The last month has been a whirlwind. After hearing the word cancer, I have felt like a teeter-totter (due to my analogies, you can definitely tell that I spend me days with kids). I have gone from feeling strong and confident that God was going to take care of this and that after I was cured I would be able to glorify Him for healing me then I jumped to feeling scared and sad and not ready to leave my kids behind. I felt like my purpose has yet to be fulfilled. Of course I don't know what God's will is for my life, however I do have a gut feeling that He has a lot of work left for me to do. After going through just a short bout of this, I understand that the "what ifs" and the mental/emotional portion of this sickness could potentially be more damaging and could feed the sickness in your body. It can be quite a struggle to focus on the positive. This part may sound weird but I had to print off pictures of healthy organs and physically view them & focus on health and constantly turn to God for strength to stay focused on healing... daily (sometimes hourly).
I was excited to see how God was bringing other people that were going through the same thing into my life (and I wasn't directly telling anyone about what was going on). You, the Internet, knew more than anyone. Now that I am able to pass on this information to hopefully help others I am able to open up about it a bit more. (You have no idea just how hard this is for me... I just caught myself grinding my teeth... jk - about the teeth anyway). I do believe that God brings others into our lives to help each other and if we don't communicate about what is happening in our lives then how can we learn from each others experiences.

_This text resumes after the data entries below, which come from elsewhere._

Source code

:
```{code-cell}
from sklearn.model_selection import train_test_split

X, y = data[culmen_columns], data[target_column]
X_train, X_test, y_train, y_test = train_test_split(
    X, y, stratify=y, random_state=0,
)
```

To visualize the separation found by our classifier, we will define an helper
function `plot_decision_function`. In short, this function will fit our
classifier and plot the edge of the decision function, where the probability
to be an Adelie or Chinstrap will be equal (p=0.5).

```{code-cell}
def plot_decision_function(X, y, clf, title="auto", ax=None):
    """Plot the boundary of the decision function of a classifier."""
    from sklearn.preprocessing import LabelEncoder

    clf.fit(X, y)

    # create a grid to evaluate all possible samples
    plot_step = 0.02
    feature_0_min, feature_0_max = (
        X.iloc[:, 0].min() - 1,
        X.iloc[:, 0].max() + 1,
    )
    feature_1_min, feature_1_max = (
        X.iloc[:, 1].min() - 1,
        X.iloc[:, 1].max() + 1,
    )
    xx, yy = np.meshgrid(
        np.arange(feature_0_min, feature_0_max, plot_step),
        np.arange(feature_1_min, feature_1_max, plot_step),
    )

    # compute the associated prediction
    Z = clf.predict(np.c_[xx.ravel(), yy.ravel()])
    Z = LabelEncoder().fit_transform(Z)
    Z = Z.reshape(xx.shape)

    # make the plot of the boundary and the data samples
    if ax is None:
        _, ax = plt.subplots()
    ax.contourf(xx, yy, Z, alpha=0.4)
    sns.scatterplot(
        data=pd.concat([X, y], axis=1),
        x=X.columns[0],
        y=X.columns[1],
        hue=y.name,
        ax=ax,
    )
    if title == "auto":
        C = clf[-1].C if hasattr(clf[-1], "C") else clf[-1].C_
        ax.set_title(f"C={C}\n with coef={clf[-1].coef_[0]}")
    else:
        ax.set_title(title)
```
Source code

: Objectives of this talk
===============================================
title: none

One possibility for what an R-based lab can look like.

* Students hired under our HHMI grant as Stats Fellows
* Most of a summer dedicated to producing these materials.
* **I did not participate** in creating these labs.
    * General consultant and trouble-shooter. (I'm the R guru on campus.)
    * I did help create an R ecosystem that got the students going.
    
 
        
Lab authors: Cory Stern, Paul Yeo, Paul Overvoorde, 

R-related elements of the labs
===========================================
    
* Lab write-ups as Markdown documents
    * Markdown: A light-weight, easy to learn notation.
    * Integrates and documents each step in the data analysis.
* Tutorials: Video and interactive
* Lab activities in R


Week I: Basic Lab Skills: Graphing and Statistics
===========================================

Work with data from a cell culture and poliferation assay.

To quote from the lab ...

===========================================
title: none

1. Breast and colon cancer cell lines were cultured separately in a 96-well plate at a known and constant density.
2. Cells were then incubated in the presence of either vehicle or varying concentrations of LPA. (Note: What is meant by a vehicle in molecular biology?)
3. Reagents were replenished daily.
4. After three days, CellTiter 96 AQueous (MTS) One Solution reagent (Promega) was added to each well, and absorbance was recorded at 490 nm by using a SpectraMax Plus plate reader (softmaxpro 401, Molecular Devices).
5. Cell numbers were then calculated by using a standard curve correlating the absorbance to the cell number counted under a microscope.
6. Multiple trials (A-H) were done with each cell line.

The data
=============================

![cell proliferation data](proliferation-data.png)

Now don't get me wrong here. I'm NOT telling anyone to stop the chemo & go to ANY natural doctor. First of all they are all different and second... I had a back up plan. I would NEVER want to be responsible for anyone not receiving the medical care that they needed. However, during chemo and going through cancer... we all have down times. During this "down time" it wouldn't hurt to be on a vitamin regimen. When you go back to your doctor to do your follow-up tests and receive miraculous news, it is SO worth it. (If anyone wants the number to the doctor that I visited, just email me and I will be happy to hand it out).
The last month has encouraged me more than ever to Embrace the Moments with those that I love. I have become a better mother, sister, wife, and friend. This precious time has taught me to stop waiting until tomorrow to change things that need to be addressed today. I do believe that prayer will always lead to the answer.
I also want to say thank you Frank for letting me take some time from our project. There will be a full court press on compiling your book... um right after this post.
Monday, February 2, 2009
As many of you know I have been on an Embracing the Moments kick since I saw the 99 Balloons video. So I thought what better way to honor that than to start a "linky" so that we can all share our "Embracing the Moments" stories. Click on the Embrace the Moment picture above then you should be able to grab it from photobucket. (I did have to resize the photo once I put it in my post. I am working on fixing that).
Unfortunately today I was COMPLETELY distracted by my facebook account today, so today's blog isn't going to be all that I had hoped it would be. However on the bright side, I was definitely embracing the moments reconnecting with old friends. Corey finally opened a facebook account (a HUGE milestone) and I innocently logged into facebook to suggest people that he may know. Then soon I found myself going down memory lane looking at old (and new) friends photos and then picking up the phone. I hate to admit it but I spent the day camped out in memory lane with my kids. After I got off the phone they looked at old photo albums with me and had the opportunity to see me with my friends in school. I will have an update tomorrow about my visit down memory lane. But in the meantime, I would love to hear about the moments that you embrace. This is a pretty broad topic so we will narrow it down a bit. Since this is February, the month of LOVE. Let's Embrace the "Love" Moments that have touched your lives.... this could be anything from family, boyfriend, kids, & pets. Well you get the drift... it could be anything.